Yes, there are other benefits of walking barefoot, not just for kids but for everyone.
• Parents usually urge their kids to put on their shoes so that they don't come into contact with germs. But shoes may actually contain more germs than we think. However clean we keep them, there are chances that moisture will build up making it an excellent place for germs to breed. Being barefoot keeps the legs fresh and in contact with the open air.
• Moreover, walking barefoot can improve blood circulation and stimulate the nerve endings. Kids would be accustomed to their habitat, the ground and natural environment.

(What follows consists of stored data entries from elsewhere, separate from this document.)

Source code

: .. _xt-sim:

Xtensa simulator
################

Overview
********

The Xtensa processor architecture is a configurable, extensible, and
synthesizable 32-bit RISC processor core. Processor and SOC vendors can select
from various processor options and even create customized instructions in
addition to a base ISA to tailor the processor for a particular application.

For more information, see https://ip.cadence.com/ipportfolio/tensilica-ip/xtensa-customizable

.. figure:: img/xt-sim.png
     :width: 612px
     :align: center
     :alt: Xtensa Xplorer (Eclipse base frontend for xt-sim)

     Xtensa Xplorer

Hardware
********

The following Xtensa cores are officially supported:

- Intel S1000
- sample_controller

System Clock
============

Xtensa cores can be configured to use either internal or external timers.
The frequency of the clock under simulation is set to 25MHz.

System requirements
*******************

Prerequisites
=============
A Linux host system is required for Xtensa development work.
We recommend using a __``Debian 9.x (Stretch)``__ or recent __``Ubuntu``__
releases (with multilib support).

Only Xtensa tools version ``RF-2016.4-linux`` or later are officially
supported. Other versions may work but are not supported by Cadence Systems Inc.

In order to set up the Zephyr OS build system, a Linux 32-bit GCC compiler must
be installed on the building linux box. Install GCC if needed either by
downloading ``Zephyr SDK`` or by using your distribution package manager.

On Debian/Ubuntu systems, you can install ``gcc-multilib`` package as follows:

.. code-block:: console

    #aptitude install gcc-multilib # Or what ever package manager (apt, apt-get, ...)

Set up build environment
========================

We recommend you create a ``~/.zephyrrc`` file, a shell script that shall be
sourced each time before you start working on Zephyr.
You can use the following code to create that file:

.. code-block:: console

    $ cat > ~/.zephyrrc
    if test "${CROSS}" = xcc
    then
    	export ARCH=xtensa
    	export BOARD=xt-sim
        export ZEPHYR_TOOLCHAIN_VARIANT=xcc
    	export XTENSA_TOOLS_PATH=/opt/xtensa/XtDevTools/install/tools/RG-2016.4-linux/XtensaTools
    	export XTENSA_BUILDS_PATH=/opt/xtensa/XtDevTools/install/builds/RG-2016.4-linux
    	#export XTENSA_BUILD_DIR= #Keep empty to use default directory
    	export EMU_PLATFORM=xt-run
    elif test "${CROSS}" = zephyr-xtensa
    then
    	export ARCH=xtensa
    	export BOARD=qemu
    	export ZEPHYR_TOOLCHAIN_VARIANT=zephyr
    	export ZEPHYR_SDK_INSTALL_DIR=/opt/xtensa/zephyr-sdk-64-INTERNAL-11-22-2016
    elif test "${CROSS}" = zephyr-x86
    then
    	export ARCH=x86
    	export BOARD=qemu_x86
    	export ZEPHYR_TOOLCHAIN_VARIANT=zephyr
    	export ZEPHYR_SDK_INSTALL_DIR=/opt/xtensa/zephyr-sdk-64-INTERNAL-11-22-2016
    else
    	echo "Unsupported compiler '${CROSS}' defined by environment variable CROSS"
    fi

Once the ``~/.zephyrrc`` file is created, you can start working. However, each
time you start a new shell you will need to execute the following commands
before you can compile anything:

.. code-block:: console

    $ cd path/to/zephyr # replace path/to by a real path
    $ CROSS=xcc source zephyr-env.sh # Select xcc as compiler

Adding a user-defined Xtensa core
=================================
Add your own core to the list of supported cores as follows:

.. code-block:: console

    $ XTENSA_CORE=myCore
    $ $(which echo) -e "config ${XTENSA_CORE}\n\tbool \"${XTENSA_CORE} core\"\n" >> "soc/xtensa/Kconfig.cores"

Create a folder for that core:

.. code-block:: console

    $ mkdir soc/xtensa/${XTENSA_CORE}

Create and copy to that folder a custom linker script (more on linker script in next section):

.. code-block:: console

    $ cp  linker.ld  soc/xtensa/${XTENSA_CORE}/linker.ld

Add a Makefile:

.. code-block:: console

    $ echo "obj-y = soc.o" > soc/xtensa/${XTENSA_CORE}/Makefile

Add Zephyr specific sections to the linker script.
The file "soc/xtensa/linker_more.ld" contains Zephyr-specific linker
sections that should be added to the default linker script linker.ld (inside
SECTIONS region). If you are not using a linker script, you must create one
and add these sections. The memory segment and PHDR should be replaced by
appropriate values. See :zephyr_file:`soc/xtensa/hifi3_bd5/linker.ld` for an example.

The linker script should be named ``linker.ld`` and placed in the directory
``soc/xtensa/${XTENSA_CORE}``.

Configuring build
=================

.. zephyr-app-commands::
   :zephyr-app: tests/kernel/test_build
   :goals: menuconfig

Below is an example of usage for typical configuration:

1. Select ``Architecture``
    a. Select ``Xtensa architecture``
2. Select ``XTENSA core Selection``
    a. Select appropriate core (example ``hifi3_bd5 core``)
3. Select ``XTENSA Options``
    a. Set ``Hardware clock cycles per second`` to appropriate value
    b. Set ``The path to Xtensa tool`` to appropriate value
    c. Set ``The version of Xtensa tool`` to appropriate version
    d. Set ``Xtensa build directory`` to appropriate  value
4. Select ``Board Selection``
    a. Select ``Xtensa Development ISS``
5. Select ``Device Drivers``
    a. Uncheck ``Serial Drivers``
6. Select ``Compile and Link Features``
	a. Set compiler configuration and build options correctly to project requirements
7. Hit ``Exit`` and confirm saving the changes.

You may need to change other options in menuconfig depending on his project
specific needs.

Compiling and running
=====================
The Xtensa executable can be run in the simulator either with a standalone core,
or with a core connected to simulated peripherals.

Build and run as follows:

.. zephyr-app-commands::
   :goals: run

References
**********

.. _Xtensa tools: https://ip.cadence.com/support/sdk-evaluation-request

• Being in shoes most of the time may increase the risk of leg injuries because-
(a) Shoes constrain and pack together the toes while they actually need to breathe and be free.
(b) Being used to wearing shoes, your kids' feet may be delicate and may get wounds or cuts when they're required to walk on coarse grounds.
• The river, the grass, the pebbles, the mud - all these are experiences that can potentially shape our kids' minds. Being barefoot and exposed to all these experiences also makes them more sensitive towards the environment.

Yes, you sure should! But make sure you keep band-aids and antiseptics handy, just in case there are slight cuts or wounds.